- **Work to be completed**:
Scan the records for the word "Page". Return each line where it is found.
--- Recorded data ---
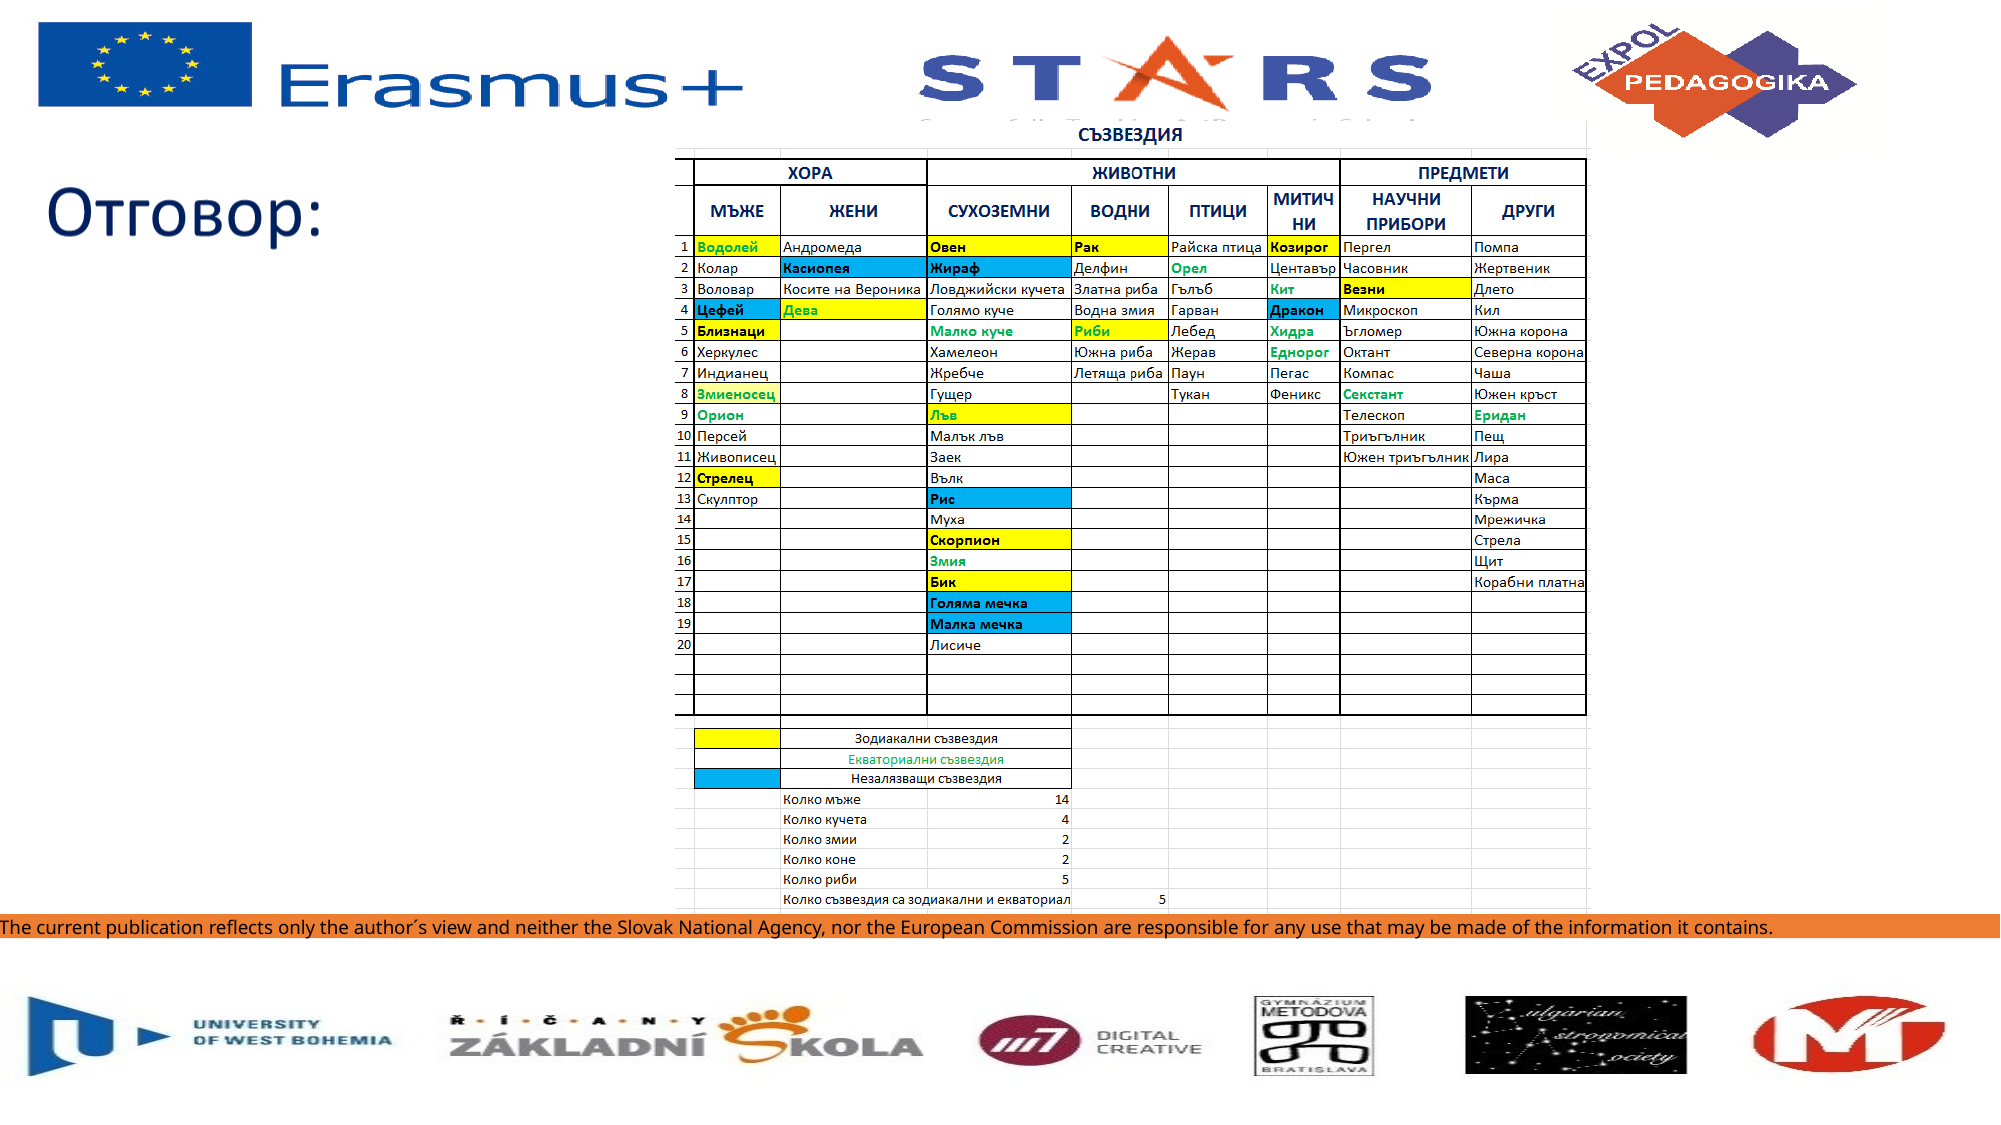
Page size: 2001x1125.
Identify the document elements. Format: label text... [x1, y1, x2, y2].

picture [0, 951, 2000, 1125]
picture [0, 0, 2000, 915]
text_box The current publication reflects only the author´s view and neither the Slovak National Agency, nor the European Commission are responsible for any use that may be made of the information it contains. [0, 914, 2000, 939]
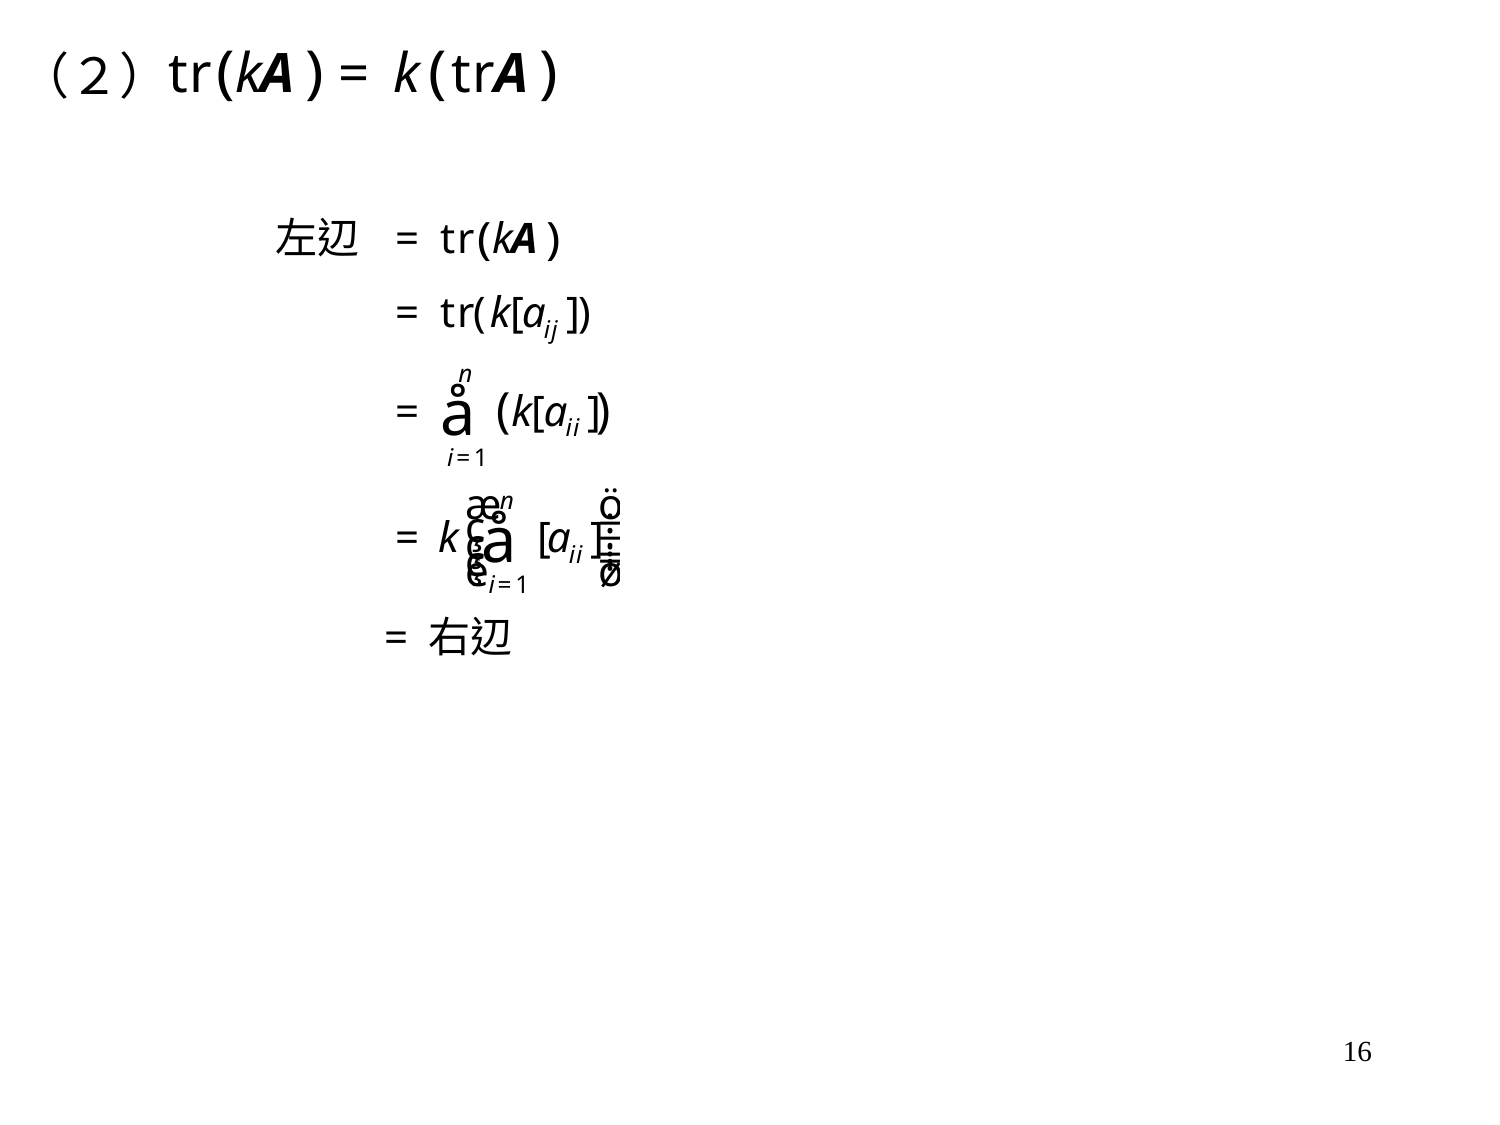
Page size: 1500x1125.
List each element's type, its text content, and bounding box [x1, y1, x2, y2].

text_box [269, 212, 620, 682]
slide_number 16 [1074, 1024, 1388, 1101]
text_box （２） [4, 37, 157, 113]
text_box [159, 37, 566, 120]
---
- **Finished task**:
Page size: 2001x1125.
Page size: 1500x1125.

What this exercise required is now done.